SUPPLIED ENTRIES:

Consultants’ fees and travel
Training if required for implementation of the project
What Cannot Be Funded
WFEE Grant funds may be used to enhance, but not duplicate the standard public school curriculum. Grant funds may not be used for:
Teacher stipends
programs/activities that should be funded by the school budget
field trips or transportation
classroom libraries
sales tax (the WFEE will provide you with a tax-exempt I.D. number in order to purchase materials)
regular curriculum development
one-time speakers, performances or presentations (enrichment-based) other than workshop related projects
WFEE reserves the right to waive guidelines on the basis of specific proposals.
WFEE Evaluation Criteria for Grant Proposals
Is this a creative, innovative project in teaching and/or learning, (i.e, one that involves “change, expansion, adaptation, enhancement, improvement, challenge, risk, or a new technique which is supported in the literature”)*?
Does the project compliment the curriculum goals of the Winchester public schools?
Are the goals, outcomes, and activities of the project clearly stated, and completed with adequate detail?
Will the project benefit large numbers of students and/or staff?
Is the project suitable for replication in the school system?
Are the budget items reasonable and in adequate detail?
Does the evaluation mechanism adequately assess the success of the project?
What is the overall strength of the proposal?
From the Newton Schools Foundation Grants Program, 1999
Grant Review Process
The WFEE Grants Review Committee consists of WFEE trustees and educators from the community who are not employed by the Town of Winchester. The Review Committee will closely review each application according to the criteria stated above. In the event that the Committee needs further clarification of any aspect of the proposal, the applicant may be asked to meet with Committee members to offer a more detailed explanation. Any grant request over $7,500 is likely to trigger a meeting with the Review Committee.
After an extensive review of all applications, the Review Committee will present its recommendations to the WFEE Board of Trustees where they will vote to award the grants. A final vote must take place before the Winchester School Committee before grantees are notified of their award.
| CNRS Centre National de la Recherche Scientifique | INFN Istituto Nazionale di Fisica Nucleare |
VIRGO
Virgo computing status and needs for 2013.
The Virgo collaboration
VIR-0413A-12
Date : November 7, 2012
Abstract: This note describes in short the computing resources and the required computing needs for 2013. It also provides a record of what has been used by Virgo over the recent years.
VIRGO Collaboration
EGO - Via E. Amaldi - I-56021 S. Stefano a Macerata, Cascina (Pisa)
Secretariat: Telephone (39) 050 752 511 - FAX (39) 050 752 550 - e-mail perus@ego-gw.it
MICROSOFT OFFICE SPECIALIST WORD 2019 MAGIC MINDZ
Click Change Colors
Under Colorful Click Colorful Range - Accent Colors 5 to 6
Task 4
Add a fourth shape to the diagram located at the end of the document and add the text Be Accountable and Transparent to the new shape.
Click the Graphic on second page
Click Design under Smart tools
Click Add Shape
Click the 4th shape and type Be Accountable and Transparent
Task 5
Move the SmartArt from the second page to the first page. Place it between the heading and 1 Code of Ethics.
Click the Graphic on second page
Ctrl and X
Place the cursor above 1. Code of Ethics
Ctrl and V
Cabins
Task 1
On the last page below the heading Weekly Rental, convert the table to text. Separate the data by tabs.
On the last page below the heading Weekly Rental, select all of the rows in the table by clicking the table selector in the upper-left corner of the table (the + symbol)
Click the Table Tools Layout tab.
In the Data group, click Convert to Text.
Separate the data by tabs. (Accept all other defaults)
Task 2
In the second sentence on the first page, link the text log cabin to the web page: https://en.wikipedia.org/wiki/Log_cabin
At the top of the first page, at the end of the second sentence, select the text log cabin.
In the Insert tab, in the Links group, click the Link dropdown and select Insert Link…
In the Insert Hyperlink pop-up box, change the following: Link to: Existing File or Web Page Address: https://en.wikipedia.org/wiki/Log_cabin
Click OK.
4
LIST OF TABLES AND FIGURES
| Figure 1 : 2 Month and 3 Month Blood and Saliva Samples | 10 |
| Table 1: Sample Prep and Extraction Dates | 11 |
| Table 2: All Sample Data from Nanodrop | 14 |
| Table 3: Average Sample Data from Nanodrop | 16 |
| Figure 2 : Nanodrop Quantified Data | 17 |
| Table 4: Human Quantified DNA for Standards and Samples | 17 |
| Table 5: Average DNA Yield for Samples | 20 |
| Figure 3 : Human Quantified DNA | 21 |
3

EXERCISE REQUIREMENTS:
Extract the whole listing, character for character.

RESPONSE:
Consultants’ fees and travel
Training if required for implementation of the project
What Cannot Be Funded
WFEE Grant funds may be used to enhance, but not duplicate the standard public school curriculum. Grant funds may not be used for:
Teacher stipends
programs/activities that should be funded by the school budget
field trips or transportation
classroom libraries
sales tax (the WFEE will provide you with a tax-exempt I.D. number in order to purchase materials)
regular curriculum development
one-time speakers, performances or presentations (enrichment-based) other than workshop related projects
WFEE reserves the right to waive guidelines on the basis of specific proposals.
WFEE Evaluation Criteria for Grant Proposals
Is this a creative, innovative project in teaching and/or learning, (i.e, one that involves “change, expansion, adaptation, enhancement, improvement, challenge, risk, or a new technique which is supported in the literature”)*?
Does the project compliment the curriculum goals of the Winchester public schools?
Are the goals, outcomes, and activities of the project clearly stated, and completed with adequate detail?
Will the project benefit large numbers of students and/or staff?
Is the project suitable for replication in the school system?
Are the budget items reasonable and in adequate detail?
Does the evaluation mechanism adequately assess the success of the project?
What is the overall strength of the proposal?
From the Newton Schools Foundation Grants Program, 1999
Grant Review Process
The WFEE Grants Review Committee consists of WFEE trustees and educators from the community who are not employed by the Town of Winchester. The Review Committee will closely review each application according to the criteria stated above. In the event that the Committee needs further clarification of any aspect of the proposal, the applicant may be asked to meet with Committee members to offer a more detailed explanation. Any grant request over $7,500 is likely to trigger a meeting with the Review Committee.
After an extensive review of all applications, the Review Committee will present its recommendations to the WFEE Board of Trustees where they will vote to award the grants. A final vote must take place before the Winchester School Committee before grantees are notified of their award.
| CNRS Centre National de la Recherche Scientifique | INFN Istituto Nazionale di Fisica Nucleare |
VIRGO
Virgo computing status and needs for 2013.
The Virgo collaboration
VIR-0413A-12
Date : November 7, 2012
Abstract: This note describes in short the computing resources and the required computing needs for 2013. It also provides a record of what has been used by Virgo over the recent years.
VIRGO Collaboration
EGO - Via E. Amaldi - I-56021 S. Stefano a Macerata, Cascina (Pisa)
Secretariat: Telephone (39) 050 752 511 - FAX (39) 050 752 550 - e-mail perus@ego-gw.it
MICROSOFT OFFICE SPECIALIST WORD 2019 MAGIC MINDZ
Click Change Colors
Under Colorful Click Colorful Range - Accent Colors 5 to 6
Task 4
Add a fourth shape to the diagram located at the end of the document and add the text Be Accountable and Transparent to the new shape.
Click the Graphic on second page
Click Design under Smart tools
Click Add Shape
Click the 4th shape and type Be Accountable and Transparent
Task 5
Move the SmartArt from the second page to the first page. Place it between the heading and 1 Code of Ethics.
Click the Graphic on second page
Ctrl and X
Place the cursor above 1. Code of Ethics
Ctrl and V
Cabins
Task 1
On the last page below the heading Weekly Rental, convert the table to text. Separate the data by tabs.
On the last page below the heading Weekly Rental, select all of the rows in the table by clicking the table selector in the upper-left corner of the table (the + symbol)
Click the Table Tools Layout tab.
In the Data group, click Convert to Text.
Separate the data by tabs. (Accept all other defaults)
Task 2
In the second sentence on the first page, link the text log cabin to the web page: https://en.wikipedia.org/wiki/Log_cabin
At the top of the first page, at the end of the second sentence, select the text log cabin.
In the Insert tab, in the Links group, click the Link dropdown and select Insert Link…
In the Insert Hyperlink pop-up box, change the following: Link to: Existing File or Web Page Address: https://en.wikipedia.org/wiki/Log_cabin
Click OK.
4
LIST OF TABLES AND FIGURES
| Figure 1 : 2 Month and 3 Month Blood and Saliva Samples | 10 |
| Table 1: Sample Prep and Extraction Dates | 11 |
| Table 2: All Sample Data from Nanodrop | 14 |
| Table 3: Average Sample Data from Nanodrop | 16 |
| Figure 2 : Nanodrop Quantified Data | 17 |
| Table 4: Human Quantified DNA for Standards and Samples | 17 |
| Table 5: Average DNA Yield for Samples | 20 |
| Figure 3 : Human Quantified DNA | 21 |
3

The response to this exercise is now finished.